Manipulate nodejs global effectfully vs. not

For some reason, I needed to manipulate the nodejs globalThis through FFI:

export const initGlobal = function() {
  globalThis.shenanigan = 'shenanigan'
}

When being exposed with foreign import initGlobal :: Effect Unit, it works. However, if foreign import initGlobal :: Unit, it doesn’t have the expected effect! The Effect monad really makes a difference here.

This is most amazing to me. How the heck purescript compiler/esbuild/etc. know the semantic of this? I can’t tell the difference from generated main.js either.

a Effect is more or less (after compilation) just a something wrapped into a function () { ... something .. } - so the effect hast to be called initGlobal() in order to express the effect - if you import it as Unit and use this it will probably just plug a reference to this function somewhere (maybe there is even a optimizer step that just removes the hole step as it is Unit - don’t know to be honest) but will not call it.

You should be able to see this in the generated code.

2 Likes

It is more complicated than that.
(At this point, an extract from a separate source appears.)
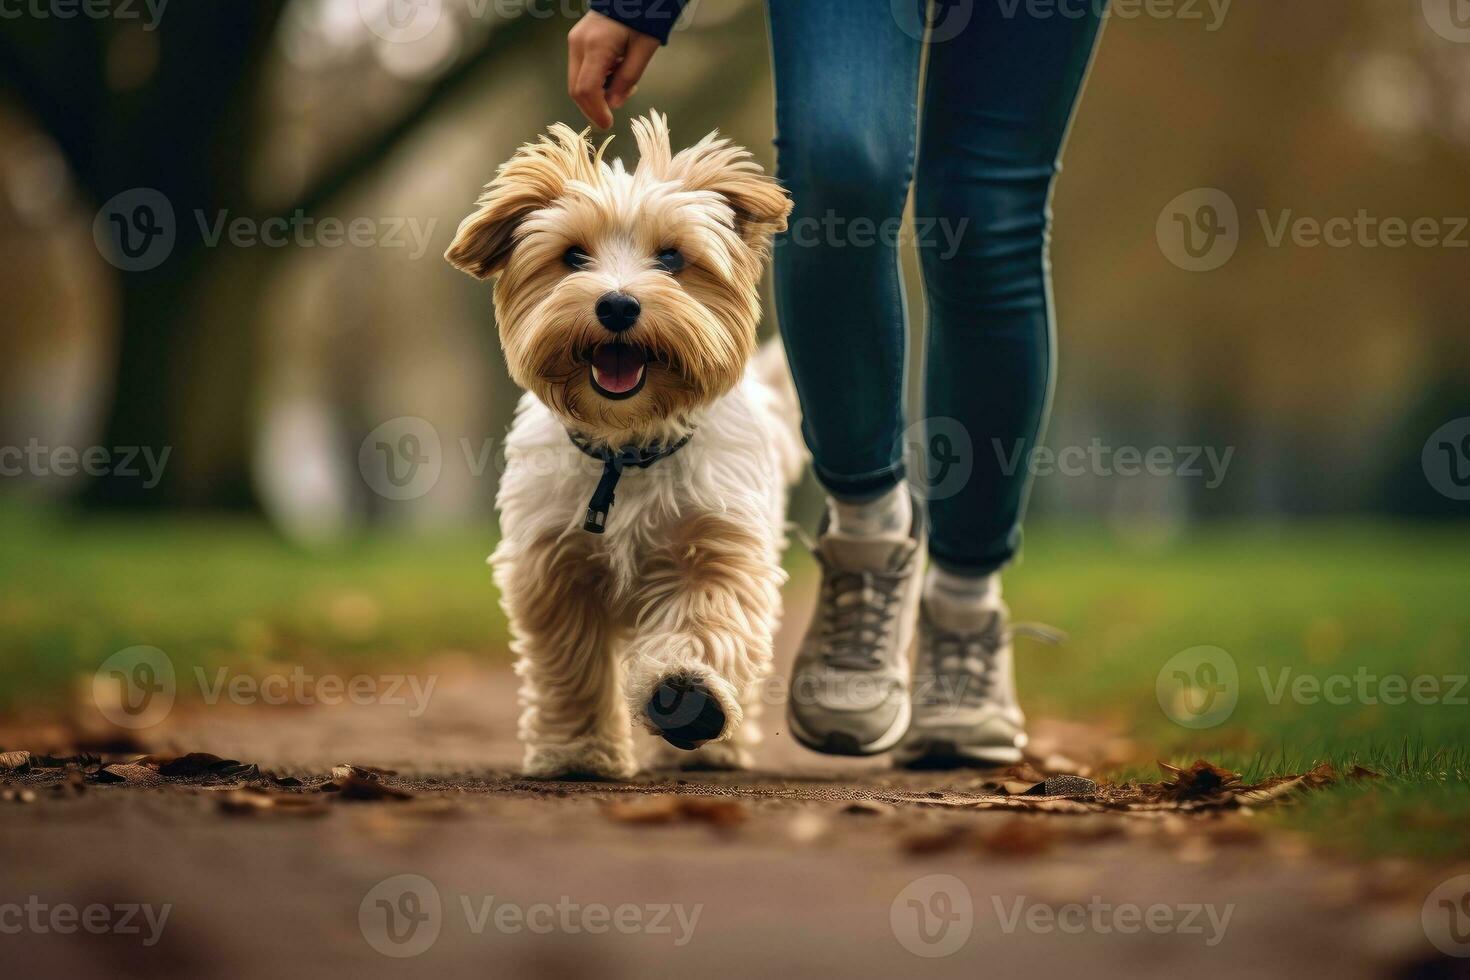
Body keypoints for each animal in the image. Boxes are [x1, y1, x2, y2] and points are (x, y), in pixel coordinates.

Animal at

For the non-effectful version, let _ = initGlobal did get optimized away in the final bundled main.js; it was totally absent so that was understandable.
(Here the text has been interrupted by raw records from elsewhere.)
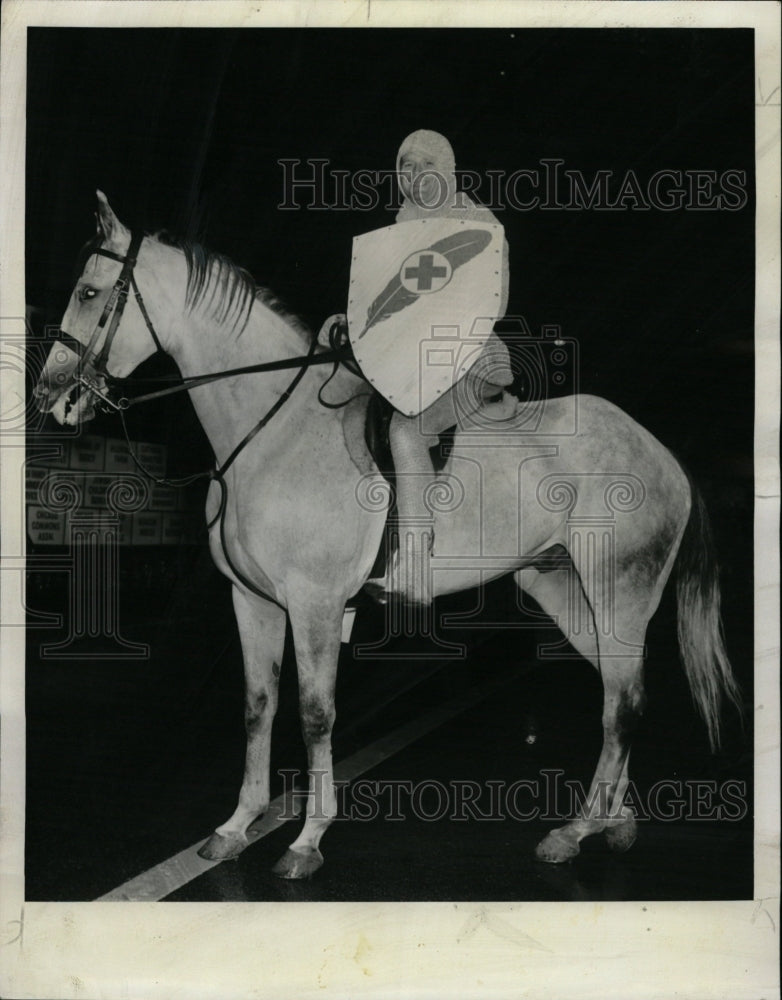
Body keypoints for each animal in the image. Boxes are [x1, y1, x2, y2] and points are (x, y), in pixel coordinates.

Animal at [33, 191, 744, 880]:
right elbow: (258, 705)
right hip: (562, 588)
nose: (51, 395)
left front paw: (307, 840)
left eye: (90, 293)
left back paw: (575, 831)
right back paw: (612, 823)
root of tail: (664, 455)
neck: (273, 430)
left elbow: (315, 713)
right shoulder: (253, 601)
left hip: (619, 591)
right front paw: (236, 827)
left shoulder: (315, 605)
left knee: (623, 703)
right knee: (616, 689)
Then I went back to compare the Effect String vs. String version, both had the initGlobal present in the final main.js. BUT … you guessed it, one with the desired side effect and one without. It is magic :sweat_smile:

Can you maybe post the part with the generated code? I’m pretty sure the String one will not be “called” - if you do let _ = initGlobal it should not be put through the bind part where the delayed call should be performed (_ <- initGlobal would do that but this should result in an type error)

1 Like

You are right. The difference in the generated code was:

var main = function __do() {
  bind4(initGlobal)(log2)();
  return launchAff_(mainBody)();
};

vs.

var main = function __do() {
  log2(initGlobal)();
  return launchAff_(mainBody)();
};

What did the bind4 do?

it should call initGlobal() and pass the result to log2 - you can probably find the definition in your generated code.